But having the task of communicating his subject to us is not quite the same thing as not getting up anyone’s nose. It may be that communicating a particular subject is of the very essence of getting up people’s noses – or at least some people’s noses. That’s just how it is, surely. It’s not possible or reasonable to assume that increased understanding of anything will automatically or necessarily pleasing to absolutely everyone. Increased understanding of anything may lead to feelings of displeasure and consequent hostility. In short, understanding is one thing, and liking is another. So it’s just not necessarily true that Dawkins isn’t doing his job right if he irritates some people (we know he doesn’t irritate all people, since he has a good many admirers).

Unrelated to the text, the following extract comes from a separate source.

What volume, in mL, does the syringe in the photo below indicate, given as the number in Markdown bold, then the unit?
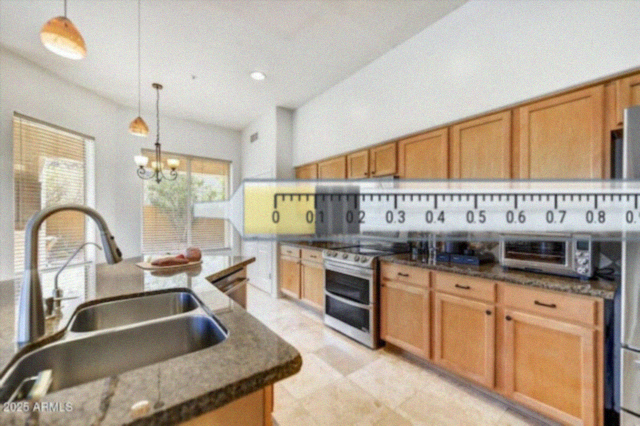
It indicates **0.1** mL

And I think that his arguing that science and religion are in fact not as compatible as ‘let’s all get along’ people like to claim they are, is part of explaining science. The reasons he gives for thinking they are not compatible (in the first part of ‘The Root of All Evil?’ for instance) make part of an explanation of what science is. The fact that science is always in principle revisable and that religion is not is an important difference between them, and understanding that is, surely, part of understanding science.
That’s what I said at Comment is Free. It has since occurred to me that the whole thought is also part of the understanding of science. The understanding that there is a difference between understanding and being pleased is part of the understanding of science, and perhaps the reason science is not compatible with religion. Science by definition doesn’t adjust its findings to make them more pleasing – to make them less likely to get up anyone’s nose; if it does that, it’s not science. Arguably that’s one of the first things one has to get a firm grip on in order to have an Understanding of Science: that it is not and cannot be a popularity contest. Other systems of thought can be, but science can’t.
Mind you – to be fair – the commenter probably meant merely that irritating people can make it difficult to communicate with them, which is a reasonable point. But it also relates to the whole question of tactics, and I think it’s fair to point out that Dawkins is not being perverse in thinking that explaining how science and religion are incompatible is part of increasing public understanding of science.